Tarefas do exercício:
1. No texto, que cargo ocupam os vigilantes do vocabulário racialmente correto?
2. Extraia do texto, sem alterações, o trecho que vai de "Tia Nastácia, de" até "que não presta...".

Texto:

Tia Nastácia, de uma edição de 1974, de Reinações de Narizinho. Fonte:
http://wp.clicrbs.com.br/aprendizdechef/as-travessuras-culinarias-da-tia-nastacia/ |
ao
amigo José Renato Lima
Sou
reacionário. Minha reação é contra tudo que não presta...
NELSON
RODRIGUES
Embora muitos
descordem, existem o bem e o mal, o certo e o errado; e, para
tudo isso, há, e deve, realmente, haver um limite, inclusive para a burrice. Os
vigilantes da correção étnica, e outros membros das patrulhas ideológicas que
aparelham o governo na última década, pelo que me parecem, não pensam assim, e
continuam fazendo da burrice uma coisa tão infinita quanto o próprio universo
que nos rodeia.
Num dos melhores
exemplos de uma política educacional para idiotas promovida por nosso governo,
ou, simplesmente, uma grande falta do que fazer, e do uso da máquina e do dinheiro
público para coisa nenhuma, os vigilantes do vocabulário racialmente correto, a
ocupar um cargo de técnico em gestão educacional, em nosso “Ministério da
Deseducação”, empenham-se em ler obras consagradas de muitos de nossos grandes
autores, com o único intuito de, ali, encontrar algum sinal de racismo,
homofobia, machismo exacerbado ou qualquer outra forma de preconceito –
inclusive o dito “preconceito linguístico”, que nada mais é do que um termo
aparentemente técnico para se desculpar as mais diferentes formas de
inabilidade e escassez de conhecimento gramatical – com o intuito de
censurá-las e transformá-las em exemplo de uma política torpe e ditatorial,
cujo único objetivo é a dominação irrestrita das mentes despreparadas e
facilmente enganáveis, mas com a desculpa de se compromissar com a defesa da
mais ampla liberdade de produção e circulação de ideias.

(Itens de um conjunto de dados)
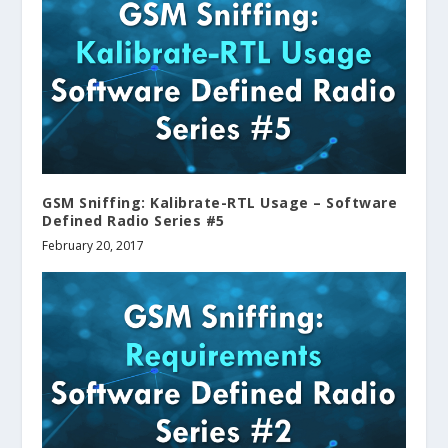
GSM Sniffing: Kalibrate-RTL Usage – Software
Defined Radio Series #5
February 20, 2017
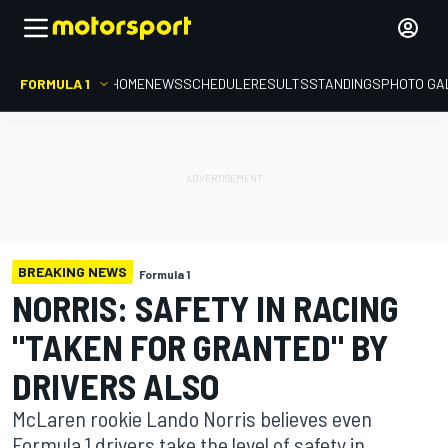
FORMULA 1
HOME
NEWS
SCHEDULE
RESULTS
STANDINGS
PHOTO GA
BREAKING NEWS
Formula 1
NORRIS: SAFETY IN RACING
"TAKEN FOR GRANTED" BY
DRIVERS ALSO
McLaren rookie Lando Norris believes even
Formula 1 drivers take the level of safety in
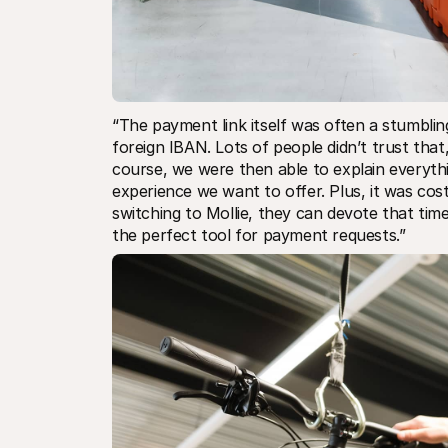
“The payment link itself was often a stumbli
foreign IBAN. Lots of people didn’t trust tha
course, we were then able to explain everythi
experience we want to offer. Plus, it was cos
switching to Mollie, they can devote that tim
the perfect tool for payment requests.”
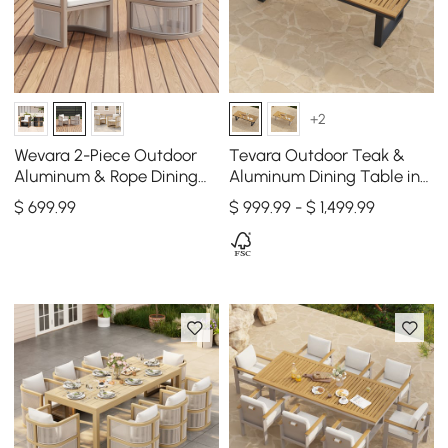
+2
Wevara 2-Piece Outdoor
Tevara Outdoor Teak &
Aluminum & Rope Dining
Aluminum Dining Table in
Chairs in Sand & Oatmeal
Gray, Seats 6-8
$
699
.99
$ 999.99 - $ 1,499.99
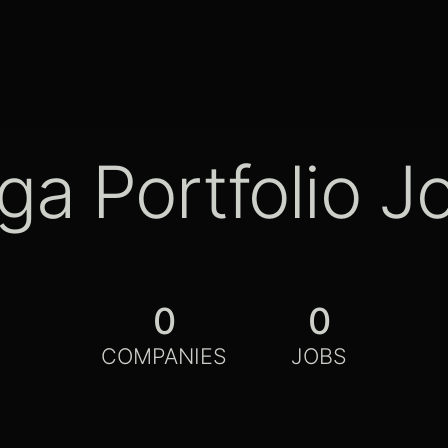
ga Portfolio J
0
0
COMPANIES
JOBS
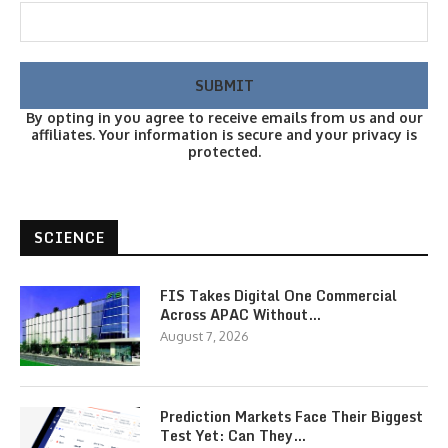
By opting in you agree to receive emails from us and our
affiliates. Your information is secure and your privacy is
protected.
SCIENCE
FIS Takes Digital One Commercial
Across APAC Without…
August 7, 2026
Prediction Markets Face Their Biggest
Test Yet: Can They…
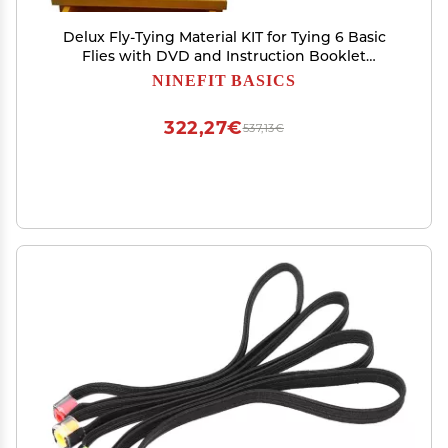
Delux Fly-Tying Material KIT for Tying 6 Basic
Flies with DVD and Instruction Booklet
Beginner Fly Tying KIT Fly Tying Classes Fly
NINEFIT BASICS
Tying Gift & Wooden Fly Tying Kit Ez Vise
322,27€
537,13€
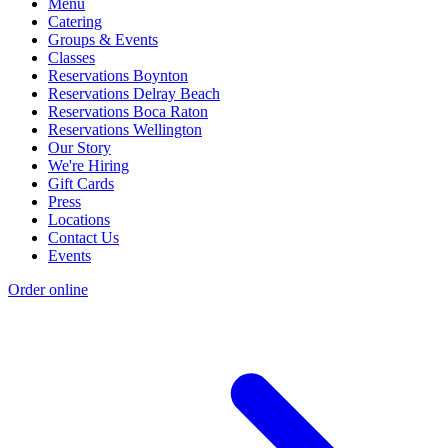
Menu
Catering
Groups & Events
Classes
Reservations Boynton
Reservations Delray Beach
Reservations Boca Raton
Reservations Wellington
Our Story
We're Hiring
Gift Cards
Press
Locations
Contact Us
Events
Order online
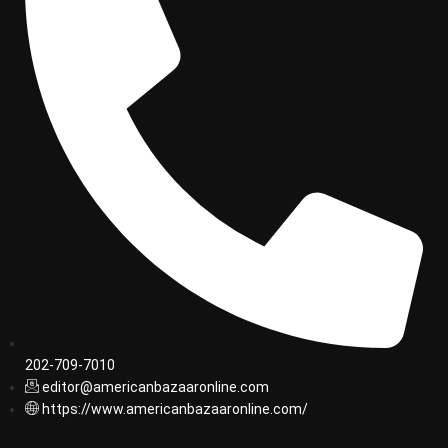
202-709-7010
editor@americanbazaaronline.com
https://www.americanbazaaronline.com/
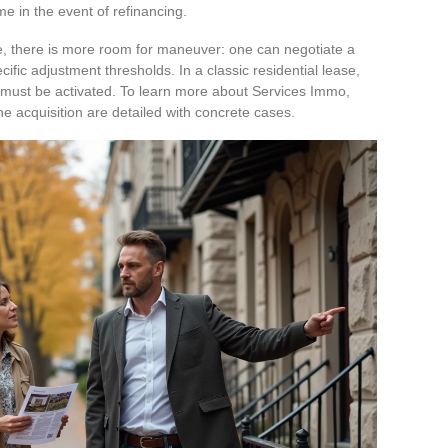
 in the event of refinancing.
e, there is more room for maneuver: one can negotiate a
cific adjustment thresholds. In a classic residential lease,
it must be activated. To learn more about Services Immo,
e acquisition are detailed with concrete cases.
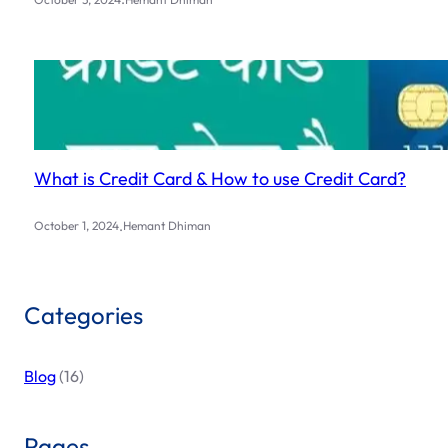
What is Credit Card & How to use Credit Card?
.
October 1, 2024
Hemant Dhiman
Categories
Blog
(16)
Pages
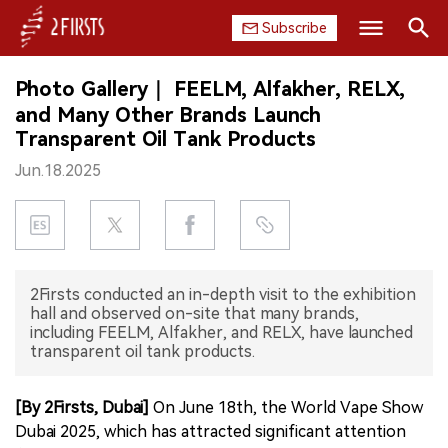
Subscribe
Search
Photo Gallery｜ FEELM, Alfakher, RELX,
HOME
and Many Other Brands Launch
Transparent Oil Tank Products
COMPANY
Jun.18.2025
PRODUCT
REGULATION
CHINA
2Firsts conducted an in-depth visit to the exhibition
hall and observed on-site that many brands,
including FEELM, Alfakher, and RELX, have launched
DATA
transparent oil tank products.
EXHIBITION
[By 2Firsts, Dubai]
On June 18th, the World Vape Show
Dubai 2025, which has attracted significant attention
INTERVIEW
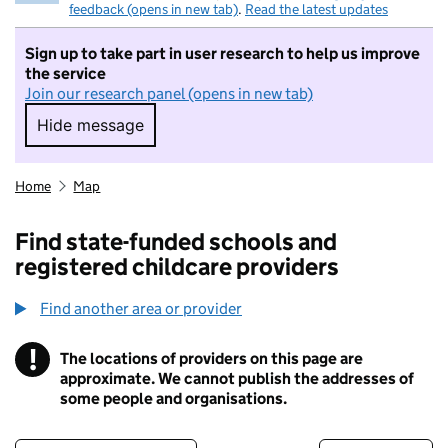
feedback (opens in new tab)
.
Read the latest updates
Sign up to take part in user research to help us improve
the service
Join our research panel (opens in new tab)
Hide message
Hide message. I do not want to take part in r
Home
Map
Find state-funded schools and
registered childcare providers
Find another area or provider
!
The locations of providers on this page are
Information
approximate. We cannot publish the addresses of
some people and organisations.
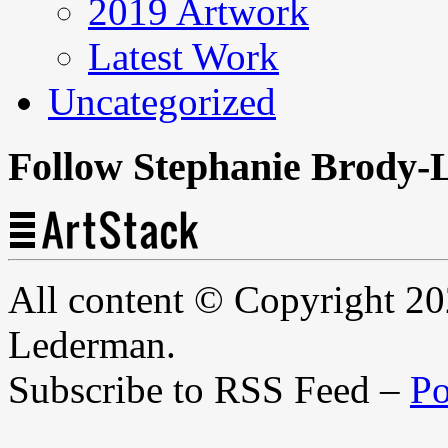
2019 Artwork
Latest Work
Uncategorized
Follow Stephanie Brody-
All content © Copyright 2
Lederman.
Subscribe to RSS Feed –
Po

Respostas por tarefa:
1. Um cargo de técnico em gestão educacional.

2.
Tia Nastácia, de uma edição de 1974, de Reinações de Narizinho. Fonte:
http://wp.clicrbs.com.br/aprendizdechef/as-travessuras-culinarias-da-tia-nastacia/ |
ao
amigo José Renato Lima
Sou
reacionário. Minha reação é contra tudo que não presta...